That’s how a “rare disease” is most often distinguished from a “common disease” — 200,000 or fewer people need to be affected for a particular disease to be rare, officially
, in the United States. The number triggers many benefits for rare disease patients, but it also triggers some generalizations of rare diseases, which can obscure important issues. Thus, while 200,000 enumerates rare diseases, it fails to illuminate rare diseases.
Why is 200,000 considered the cut off point to distinguish a rare disease from a common one? Surprisingly, the number 200,000 was an afterthought. No prevalence number was attached to the original Orphan Drug Act signed into law in 1983. But, Congress found it needed a prevalence number to clearly distinguish rare disease and so it made 200,000 that number in a bill passed the following year. How Congress landed on 200,000 is not easily traced. However, I frequently hear people who were close to the early legislative efforts behind the Orphan Drug Act tell the same story about how patient advocates involved in the original bill suggested that multiple sclerosis be used as a benchmark for establishing the upper border of rare disease prevalence. At that time, 200,000 people had multiple sclerosis in the United States. The number hasn’t changed since.

Complete the following:
[1] Do these statements agree with the passage on the 200,000 rare-disease threshold? Answer yes or no for each, quoting the words of the passage that decide it.
(a) The original Orphan Drug Act signed in 1983 set 200,000 as the limit for a rare disease.
(b) When the limit was set, 200,000 people in the United States had multiple sclerosis.
(c) The 200,000 figure has been revised since it was adopted.
[2] Please pick up the passage on the 200,000 rare-disease threshold after its last sentence and continue it.

Listed records:
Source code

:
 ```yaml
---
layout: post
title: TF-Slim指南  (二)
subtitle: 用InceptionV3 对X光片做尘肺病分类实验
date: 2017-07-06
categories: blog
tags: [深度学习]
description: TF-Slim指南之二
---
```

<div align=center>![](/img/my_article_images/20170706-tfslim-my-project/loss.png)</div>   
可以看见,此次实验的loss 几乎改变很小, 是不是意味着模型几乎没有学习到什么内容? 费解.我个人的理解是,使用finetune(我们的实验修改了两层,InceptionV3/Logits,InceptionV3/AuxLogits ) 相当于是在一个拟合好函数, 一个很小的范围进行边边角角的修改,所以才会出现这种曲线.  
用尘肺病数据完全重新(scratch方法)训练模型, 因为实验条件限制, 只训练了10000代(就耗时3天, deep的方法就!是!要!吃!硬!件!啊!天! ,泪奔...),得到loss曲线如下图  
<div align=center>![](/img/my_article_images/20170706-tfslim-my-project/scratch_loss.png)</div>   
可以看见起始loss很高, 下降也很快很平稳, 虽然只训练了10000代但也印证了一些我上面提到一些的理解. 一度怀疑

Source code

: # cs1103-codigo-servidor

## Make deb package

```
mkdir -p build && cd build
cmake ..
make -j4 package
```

Answers by item:
[1]
(a) No: "No prevalence number was attached to the original Orphan Drug Act signed into law in 1983."
(b) Yes: "At that time, 200,000 people had multiple sclerosis in the United States."
(c) No: "The number hasn’t changed since."

[2]
So, 200,000 it is. As arbitrary as the number may seem, the distinction is important, at least at the macro level. Powerful business incentives exist to entice drug developers to invent and market new treatments for patient populations no larger than 200,000. Scientists and patient groups get special attention from rare disease offices and operations within the U.S. Food and Drug Administration and the National Institutes of Health when they focus their attention on diseases affecting fewer than 200,000. Professional societies and health care organizations interested in rare diseases set their sites on those with prevalence estimates below 200,000.
Yet, while the 200,000 prevalence figure is important for legal, regulatory, and programmatic purposes, prevalence alone is woefully inadequate to reveal micro level attributes of rare diseases and rare disease communities. Designating a single number to delineate rare diseases generates an impulse to aggregate all rare diseases together as if they are the same, because, after all, they all have a prevalence of less than 200,000.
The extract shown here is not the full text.